• _What to work on_:
Reproduce the section of the checkpoint/restore feature page below, from "Checkpointing a process" down to "with virtual machines.".
-- begin Excerpted text --
Checkpoint/Restore
Summary
Add support to checkpoint and restore processes. Checkpointing processes can be used for fault tolerance and/or load balancing.
Checkpointing a process in regular intervals can help to restart a process if it might crash to resume/restart/restore the calculation without too much data lost. Providing this ability transparent at the OS level removes the need to implement this functionality for all processes manually.
Checkpointing and restoring a process to another system can be used to migrate a process, process tree or container to another system to distribute the load during the runtime and also for maintenance without service interruption like it is possible with virtual machines.
Owner
- Name: Adrian Reber
- Email: <adrian@lisas.de>
Current status
- Targeted release: Fedora 19
- Last updated: 2012-10-24
- Percentage of completion: 0%
Detailed Description
Checkpointing/restore, as mentioned above, can be used for fault tolerance and load distribution.
-- end Excerpted text --
-- begin Data shown --
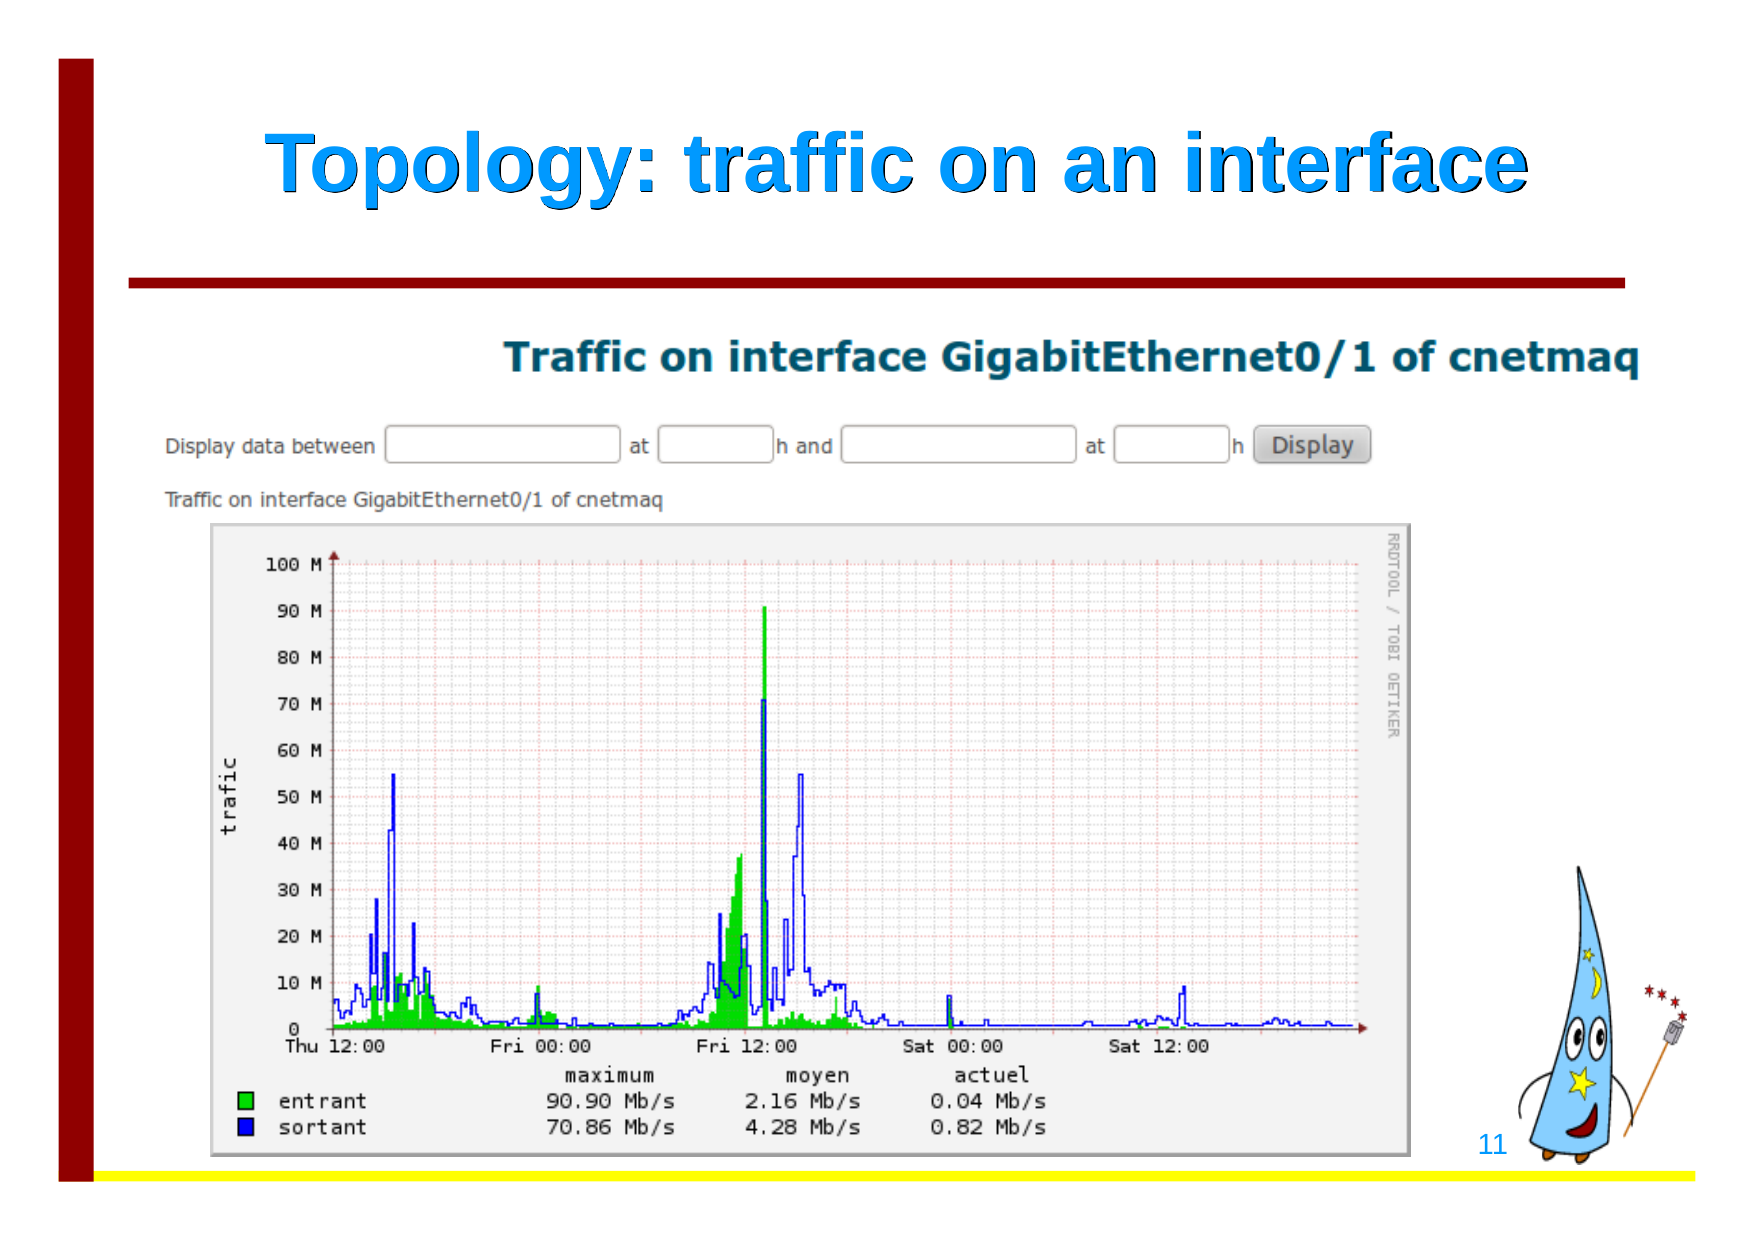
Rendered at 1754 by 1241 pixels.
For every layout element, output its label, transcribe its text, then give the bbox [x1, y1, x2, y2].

title Topology: traffic on an interface [152, 74, 1643, 252]
picture [1518, 865, 1687, 1165]
picture [152, 300, 1653, 1157]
-- end Data shown --
• _Result_:
Checkpointing a process in regular intervals can help to restart a process if it might crash to resume/restart/restore the calculation without too much data lost. Providing this ability transparent at the OS level removes the need to implement this functionality for all processes manually.
Checkpointing and restoring a process to another system can be used to migrate a process, process tree or container to another system to distribute the load during the runtime and also for maintenance without service interruption like it is possible with virtual machines.